The Ukrainian Freedom Orchestra was founded in solidarity with the victims of the war in Ukraine.
Lead conductor Keri-Lynn Wilson told the world in a Youtube video earlier this year that she decided to turn the horror she felt "at the invasion of Ukraine into action, uniting Ukrainian musicians into an artistic force to help in the fight for their freedom as a nation."
They are joining together in solidarity to make music for the freedom of Ukraine as a nation, Wilson said.
The orchestra is touring Europe and the United States from July 28 to August 20. Guest performances are scheduled in Munich, Berlin and Hamburg in August.
The French-German Arte TV channel broadcast the inaugural concert live online on Thursday from the Grand Theater in Warsaw.
Conductor has Ukrainian roots
Creating an orchestra that would make a statement against war goes back to an initiative by New York's Metropolitan Opera and the Polish National Opera.
This specific idea, however, goes back to Keri-Lynn Wilson, who has Ukrainian ancestors. The Canadian maestro grew up in Winnipeg, a Ukrainian hot spot in Canada.

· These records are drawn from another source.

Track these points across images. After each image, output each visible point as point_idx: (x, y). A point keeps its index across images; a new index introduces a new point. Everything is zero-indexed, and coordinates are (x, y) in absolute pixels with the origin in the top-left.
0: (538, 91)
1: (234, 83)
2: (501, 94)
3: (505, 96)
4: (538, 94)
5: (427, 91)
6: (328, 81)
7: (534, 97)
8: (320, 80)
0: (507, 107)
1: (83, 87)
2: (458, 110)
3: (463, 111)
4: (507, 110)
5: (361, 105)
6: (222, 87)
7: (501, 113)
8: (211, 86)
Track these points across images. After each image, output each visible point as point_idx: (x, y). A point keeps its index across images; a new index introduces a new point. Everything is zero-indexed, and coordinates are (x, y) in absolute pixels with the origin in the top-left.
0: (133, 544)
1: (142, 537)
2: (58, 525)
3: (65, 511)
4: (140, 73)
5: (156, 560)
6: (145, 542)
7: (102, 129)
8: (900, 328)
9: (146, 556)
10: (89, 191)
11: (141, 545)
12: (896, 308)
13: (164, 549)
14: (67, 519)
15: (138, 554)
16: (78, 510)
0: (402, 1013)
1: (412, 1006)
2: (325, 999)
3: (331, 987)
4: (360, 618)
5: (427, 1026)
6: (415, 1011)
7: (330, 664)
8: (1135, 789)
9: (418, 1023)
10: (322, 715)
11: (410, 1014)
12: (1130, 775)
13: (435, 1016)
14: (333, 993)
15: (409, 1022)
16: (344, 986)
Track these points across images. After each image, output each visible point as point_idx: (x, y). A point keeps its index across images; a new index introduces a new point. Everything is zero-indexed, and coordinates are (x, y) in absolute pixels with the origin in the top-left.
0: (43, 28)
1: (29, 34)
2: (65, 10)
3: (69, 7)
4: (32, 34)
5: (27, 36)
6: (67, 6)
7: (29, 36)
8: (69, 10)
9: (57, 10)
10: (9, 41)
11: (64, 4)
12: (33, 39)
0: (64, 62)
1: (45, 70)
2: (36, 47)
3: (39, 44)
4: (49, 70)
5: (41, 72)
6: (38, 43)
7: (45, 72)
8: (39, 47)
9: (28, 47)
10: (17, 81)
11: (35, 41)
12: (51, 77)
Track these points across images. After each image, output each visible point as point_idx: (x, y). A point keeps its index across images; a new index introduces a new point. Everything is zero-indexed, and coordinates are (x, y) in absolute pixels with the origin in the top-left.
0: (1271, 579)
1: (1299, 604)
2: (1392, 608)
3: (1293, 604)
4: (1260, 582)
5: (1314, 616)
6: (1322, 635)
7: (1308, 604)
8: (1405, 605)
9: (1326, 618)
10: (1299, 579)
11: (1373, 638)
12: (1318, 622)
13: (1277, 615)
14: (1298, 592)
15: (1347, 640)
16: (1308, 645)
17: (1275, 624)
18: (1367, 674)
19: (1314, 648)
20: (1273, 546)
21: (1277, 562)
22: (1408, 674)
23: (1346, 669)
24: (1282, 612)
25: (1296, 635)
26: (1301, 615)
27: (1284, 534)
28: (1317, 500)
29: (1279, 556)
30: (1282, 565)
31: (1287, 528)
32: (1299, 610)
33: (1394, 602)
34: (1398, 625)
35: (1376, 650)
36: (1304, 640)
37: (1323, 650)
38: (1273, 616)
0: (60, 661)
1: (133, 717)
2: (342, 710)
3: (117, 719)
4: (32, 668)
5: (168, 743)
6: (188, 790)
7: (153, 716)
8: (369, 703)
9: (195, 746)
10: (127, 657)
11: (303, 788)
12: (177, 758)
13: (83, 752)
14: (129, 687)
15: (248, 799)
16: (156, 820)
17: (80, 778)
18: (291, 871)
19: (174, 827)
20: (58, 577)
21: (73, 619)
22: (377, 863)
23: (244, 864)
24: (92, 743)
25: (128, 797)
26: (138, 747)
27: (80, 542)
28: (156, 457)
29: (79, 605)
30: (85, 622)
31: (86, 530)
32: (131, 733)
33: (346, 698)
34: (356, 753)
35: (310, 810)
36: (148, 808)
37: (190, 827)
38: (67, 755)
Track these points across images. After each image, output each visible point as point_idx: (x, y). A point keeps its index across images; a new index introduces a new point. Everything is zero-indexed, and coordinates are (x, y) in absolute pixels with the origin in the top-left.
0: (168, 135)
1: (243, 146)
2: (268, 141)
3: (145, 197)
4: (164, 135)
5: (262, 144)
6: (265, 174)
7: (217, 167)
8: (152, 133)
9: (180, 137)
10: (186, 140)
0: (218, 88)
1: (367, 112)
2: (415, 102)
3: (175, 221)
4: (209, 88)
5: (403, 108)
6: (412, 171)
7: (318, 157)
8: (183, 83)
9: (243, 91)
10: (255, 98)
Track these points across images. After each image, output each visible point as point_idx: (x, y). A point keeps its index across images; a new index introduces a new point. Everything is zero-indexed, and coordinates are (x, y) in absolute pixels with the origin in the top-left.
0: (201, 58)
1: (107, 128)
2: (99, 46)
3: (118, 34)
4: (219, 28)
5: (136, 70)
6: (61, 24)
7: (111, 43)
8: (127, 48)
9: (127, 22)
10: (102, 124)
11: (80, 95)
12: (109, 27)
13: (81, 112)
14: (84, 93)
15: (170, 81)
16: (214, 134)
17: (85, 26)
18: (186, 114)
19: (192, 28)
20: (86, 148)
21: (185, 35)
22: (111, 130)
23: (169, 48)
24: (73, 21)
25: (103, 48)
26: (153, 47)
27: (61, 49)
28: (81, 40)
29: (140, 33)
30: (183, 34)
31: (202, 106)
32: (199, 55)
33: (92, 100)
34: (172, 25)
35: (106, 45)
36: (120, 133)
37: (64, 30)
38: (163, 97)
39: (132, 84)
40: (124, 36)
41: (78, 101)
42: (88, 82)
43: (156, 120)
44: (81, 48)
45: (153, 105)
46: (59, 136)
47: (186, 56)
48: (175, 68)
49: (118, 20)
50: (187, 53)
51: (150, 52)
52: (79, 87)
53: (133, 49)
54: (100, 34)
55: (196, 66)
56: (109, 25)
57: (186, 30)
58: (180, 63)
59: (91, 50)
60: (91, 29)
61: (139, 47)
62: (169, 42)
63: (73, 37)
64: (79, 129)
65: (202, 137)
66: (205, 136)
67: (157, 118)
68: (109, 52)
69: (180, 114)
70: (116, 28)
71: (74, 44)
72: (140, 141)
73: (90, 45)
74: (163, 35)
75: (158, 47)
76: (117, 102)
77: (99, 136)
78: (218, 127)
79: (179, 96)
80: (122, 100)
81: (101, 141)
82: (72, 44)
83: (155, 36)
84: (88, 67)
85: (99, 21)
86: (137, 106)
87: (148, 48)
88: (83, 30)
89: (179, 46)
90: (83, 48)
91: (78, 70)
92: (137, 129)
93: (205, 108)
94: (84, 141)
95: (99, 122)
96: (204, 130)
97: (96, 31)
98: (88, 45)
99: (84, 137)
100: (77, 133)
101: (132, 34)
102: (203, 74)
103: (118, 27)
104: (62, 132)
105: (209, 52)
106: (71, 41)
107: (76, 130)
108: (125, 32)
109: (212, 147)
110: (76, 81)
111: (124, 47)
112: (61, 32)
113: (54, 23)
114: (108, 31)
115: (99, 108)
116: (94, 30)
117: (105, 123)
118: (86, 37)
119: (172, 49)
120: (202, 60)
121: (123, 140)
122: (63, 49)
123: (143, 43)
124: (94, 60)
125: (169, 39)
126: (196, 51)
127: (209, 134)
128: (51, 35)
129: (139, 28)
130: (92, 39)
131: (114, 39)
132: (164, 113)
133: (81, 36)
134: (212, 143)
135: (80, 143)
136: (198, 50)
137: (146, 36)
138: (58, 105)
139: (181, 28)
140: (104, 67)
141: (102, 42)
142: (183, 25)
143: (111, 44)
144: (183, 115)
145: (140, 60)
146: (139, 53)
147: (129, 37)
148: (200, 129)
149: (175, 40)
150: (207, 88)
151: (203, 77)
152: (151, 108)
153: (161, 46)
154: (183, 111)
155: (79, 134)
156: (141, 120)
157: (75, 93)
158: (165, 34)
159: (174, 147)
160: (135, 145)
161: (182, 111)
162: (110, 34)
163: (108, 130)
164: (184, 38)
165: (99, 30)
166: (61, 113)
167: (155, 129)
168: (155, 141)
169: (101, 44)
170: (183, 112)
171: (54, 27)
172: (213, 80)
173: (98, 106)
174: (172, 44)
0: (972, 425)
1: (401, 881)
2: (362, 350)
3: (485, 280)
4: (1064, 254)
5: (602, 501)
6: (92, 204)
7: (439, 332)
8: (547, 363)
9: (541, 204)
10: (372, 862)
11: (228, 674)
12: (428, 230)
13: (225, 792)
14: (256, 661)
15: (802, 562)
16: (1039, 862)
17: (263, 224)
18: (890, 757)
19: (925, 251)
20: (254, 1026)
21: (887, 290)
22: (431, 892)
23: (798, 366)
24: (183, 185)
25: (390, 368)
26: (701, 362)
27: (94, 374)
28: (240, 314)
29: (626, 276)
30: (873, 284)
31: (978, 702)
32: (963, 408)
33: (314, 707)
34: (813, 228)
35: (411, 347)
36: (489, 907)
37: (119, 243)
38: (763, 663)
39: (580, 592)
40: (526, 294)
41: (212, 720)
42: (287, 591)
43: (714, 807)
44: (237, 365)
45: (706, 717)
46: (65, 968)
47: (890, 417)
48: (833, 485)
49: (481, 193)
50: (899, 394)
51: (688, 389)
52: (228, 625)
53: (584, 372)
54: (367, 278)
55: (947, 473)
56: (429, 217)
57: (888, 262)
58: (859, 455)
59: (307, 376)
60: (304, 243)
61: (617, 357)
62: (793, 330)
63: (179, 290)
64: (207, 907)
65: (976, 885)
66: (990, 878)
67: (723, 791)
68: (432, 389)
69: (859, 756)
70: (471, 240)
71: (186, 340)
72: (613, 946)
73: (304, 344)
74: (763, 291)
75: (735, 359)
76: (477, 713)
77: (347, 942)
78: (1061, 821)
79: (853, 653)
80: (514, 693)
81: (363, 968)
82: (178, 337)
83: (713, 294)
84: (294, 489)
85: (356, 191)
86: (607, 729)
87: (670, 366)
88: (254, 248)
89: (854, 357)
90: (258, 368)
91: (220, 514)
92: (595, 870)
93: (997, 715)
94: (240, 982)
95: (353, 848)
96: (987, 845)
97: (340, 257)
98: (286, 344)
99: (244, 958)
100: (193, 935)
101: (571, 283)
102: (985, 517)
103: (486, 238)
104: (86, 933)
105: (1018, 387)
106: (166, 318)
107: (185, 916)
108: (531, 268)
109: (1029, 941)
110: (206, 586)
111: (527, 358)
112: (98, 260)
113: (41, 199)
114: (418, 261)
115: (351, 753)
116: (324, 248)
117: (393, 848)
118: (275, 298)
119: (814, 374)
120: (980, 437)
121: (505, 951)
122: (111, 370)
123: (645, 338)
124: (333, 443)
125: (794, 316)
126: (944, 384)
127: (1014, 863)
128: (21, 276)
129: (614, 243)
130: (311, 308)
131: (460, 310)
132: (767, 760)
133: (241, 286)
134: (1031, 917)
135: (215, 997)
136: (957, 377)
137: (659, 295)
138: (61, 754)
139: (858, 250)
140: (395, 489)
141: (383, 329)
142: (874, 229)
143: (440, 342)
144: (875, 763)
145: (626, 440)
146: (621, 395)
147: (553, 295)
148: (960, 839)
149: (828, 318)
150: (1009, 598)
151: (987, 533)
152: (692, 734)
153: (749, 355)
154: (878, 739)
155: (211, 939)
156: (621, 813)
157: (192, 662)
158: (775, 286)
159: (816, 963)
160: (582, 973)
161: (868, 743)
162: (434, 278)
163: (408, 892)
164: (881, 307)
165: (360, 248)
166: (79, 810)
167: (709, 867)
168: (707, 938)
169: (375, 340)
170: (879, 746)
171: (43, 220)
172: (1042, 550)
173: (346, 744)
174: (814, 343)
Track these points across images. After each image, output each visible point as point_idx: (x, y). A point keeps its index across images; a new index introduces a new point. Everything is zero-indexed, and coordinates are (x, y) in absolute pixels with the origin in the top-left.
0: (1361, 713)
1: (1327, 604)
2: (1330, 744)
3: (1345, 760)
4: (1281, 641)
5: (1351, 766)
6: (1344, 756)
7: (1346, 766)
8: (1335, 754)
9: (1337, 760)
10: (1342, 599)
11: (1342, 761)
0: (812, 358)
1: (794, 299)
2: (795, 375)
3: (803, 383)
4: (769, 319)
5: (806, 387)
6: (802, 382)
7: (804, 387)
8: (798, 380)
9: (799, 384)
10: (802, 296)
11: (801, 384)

Her great-grandparents were among the Ukrainian immigrants who settled there in the early 20th century.
Wilson looks back on an international conducting career of more than 20 years, working with some of the world's most renowned orchestras including the Los Angeles Philharmonic Orchestra and the Bavarian Radio Symphony Orchestra. She has also conducted at major opera houses, including Covent Garden in London, the Bavarian State Opera in Munich and the Bolshoi Theater in Moscow.
'Defend the sovereignty of my country'
The orchestra has 75 Ukrainian musicians, some of which were allowed to leave Ukraine with special government permission.
Others joined from orchestras across Europe to play with their fellow countrymen. Wilson's goal was to bring together Ukraine's best orchestral musicians from home and abroad to demonstrate artistic unity.
Several members of the orchestra commented on the project in an emotional video blog on the Metropolitan Opera website.
Roksolana Kalynets, a native of Lviv who plays the viola, said she joined the Freedom Orchestra to support her country "in this difficult time."
"I want the whole world to hear through music that we want to live in our beautiful and free country," she said.
Oleg Moroz, a clarinet player from Kyiv, said, "Music is a language for everyone. It is a language of peace and good, of friendly communication and support."
"I'd like to dedicate our concert tour to all the people who defend the sovereignty of my country."
Ostap Popovich, a solo trumpet player at Warsaw's National Theater, said, "Music leads to victory. Despite the terrible events in Ukraine, we must continue to live and create, to be active."
Iryna Solovei, a violin player who fled Kharkiv with her daughter, hopes "that this tour will show the whole world that Ukrainians are a very talented, hard-working and very educated people."
Oksana Lyniv: 'Platform for personal stories'
The Ukrainian conductor Oksana Lyniv, founder, conductor, and art director of the Youth Symphony Orchestra of Ukraine, and currently in Bayreuth for the Wagner Festival, welcomes Wilson's initiative.
"There are now very many spontaneously organized projects. One of the most significant of these is Keri-Lynn Wilson's Freedom Orchestra," she told DW.
The members of the Freedom Orchestra are young musicians who have received training, she said.
"However, they are currently unable to perform regularly or work professionally in Ukraine. That's why it's wonderful that Wilson had this idea to play this great symphony program," Lyniv said.
Orchestra members also give many interviews to communicate the reality for everyday Ukrainians.
"They have this platform to tell their personal stories and experiences," Lyniv said. "It's important for people in Europe and the world to judge the situation in Ukraine not only through major media and through the actions of politicians, but also through personal stories of people and families who are affected."
No Russian music
The orchestra's program includes Ukrainian composer Valentin Silvestrov's Seventh Symphony; and Frederic Chopin's Piano Concerto No. 2, with Ukrainian virtuoso Anna Fedorova. The decision was made not to play any Russian works.
Ukrainian soprano Liudmyla Monastyrska, who sang the role of Turandot in Giacomo Puccini's opera of the same name at the Met this spring, will sing the great aria, "Yo monster! Where will you go?," from Beethoven's Fidelio — a hymn to humanity and peace in the face of violence and cruelty.
This article was originally written in German.